Data listing:
#####

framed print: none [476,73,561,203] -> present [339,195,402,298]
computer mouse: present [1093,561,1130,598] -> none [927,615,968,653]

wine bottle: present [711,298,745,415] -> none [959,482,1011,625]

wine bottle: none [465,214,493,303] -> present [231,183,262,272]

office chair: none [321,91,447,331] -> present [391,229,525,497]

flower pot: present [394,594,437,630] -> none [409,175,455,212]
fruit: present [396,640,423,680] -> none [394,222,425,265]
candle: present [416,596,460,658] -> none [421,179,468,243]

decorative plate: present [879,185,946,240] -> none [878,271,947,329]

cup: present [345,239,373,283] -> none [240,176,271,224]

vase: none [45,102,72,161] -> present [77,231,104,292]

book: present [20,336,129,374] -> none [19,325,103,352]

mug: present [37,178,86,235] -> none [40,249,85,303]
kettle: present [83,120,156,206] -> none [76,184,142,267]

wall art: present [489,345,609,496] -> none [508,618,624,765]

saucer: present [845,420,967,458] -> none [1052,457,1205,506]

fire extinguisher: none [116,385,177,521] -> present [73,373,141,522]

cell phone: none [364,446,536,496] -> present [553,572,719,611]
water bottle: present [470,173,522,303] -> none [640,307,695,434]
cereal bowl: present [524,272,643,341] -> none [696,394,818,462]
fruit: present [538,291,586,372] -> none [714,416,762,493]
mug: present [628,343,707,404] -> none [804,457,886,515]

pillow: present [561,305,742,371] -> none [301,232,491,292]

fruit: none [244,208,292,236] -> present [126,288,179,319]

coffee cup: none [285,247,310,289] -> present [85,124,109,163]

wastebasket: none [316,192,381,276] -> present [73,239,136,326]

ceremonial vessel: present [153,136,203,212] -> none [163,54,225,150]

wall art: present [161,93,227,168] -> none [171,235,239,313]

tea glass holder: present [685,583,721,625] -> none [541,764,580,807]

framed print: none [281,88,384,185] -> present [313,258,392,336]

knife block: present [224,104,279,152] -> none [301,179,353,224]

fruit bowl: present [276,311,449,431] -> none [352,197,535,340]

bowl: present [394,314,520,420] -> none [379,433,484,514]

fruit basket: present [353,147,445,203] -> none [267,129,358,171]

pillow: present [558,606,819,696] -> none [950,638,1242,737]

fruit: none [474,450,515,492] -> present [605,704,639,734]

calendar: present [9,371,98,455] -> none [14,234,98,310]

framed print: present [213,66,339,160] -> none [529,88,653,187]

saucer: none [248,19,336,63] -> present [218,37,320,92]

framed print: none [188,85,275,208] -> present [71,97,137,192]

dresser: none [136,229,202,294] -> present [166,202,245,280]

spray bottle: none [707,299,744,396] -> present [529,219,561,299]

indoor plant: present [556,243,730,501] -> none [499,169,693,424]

#####

Problem description: Could you restate word for word the lines above from the one containing "water bottle: present" through the one containing "framed print: none [281,88,384,185]", both included, and nothing else?

Response to the exercise:
water bottle: present [470,173,522,303] -> none [640,307,695,434]
cereal bowl: present [524,272,643,341] -> none [696,394,818,462]
fruit: present [538,291,586,372] -> none [714,416,762,493]
mug: present [628,343,707,404] -> none [804,457,886,515]

pillow: present [561,305,742,371] -> none [301,232,491,292]

fruit: none [244,208,292,236] -> present [126,288,179,319]

coffee cup: none [285,247,310,289] -> present [85,124,109,163]

wastebasket: none [316,192,381,276] -> present [73,239,136,326]

ceremonial vessel: present [153,136,203,212] -> none [163,54,225,150]

wall art: present [161,93,227,168] -> none [171,235,239,313]

tea glass holder: present [685,583,721,625] -> none [541,764,580,807]

framed print: none [281,88,384,185] -> present [313,258,392,336]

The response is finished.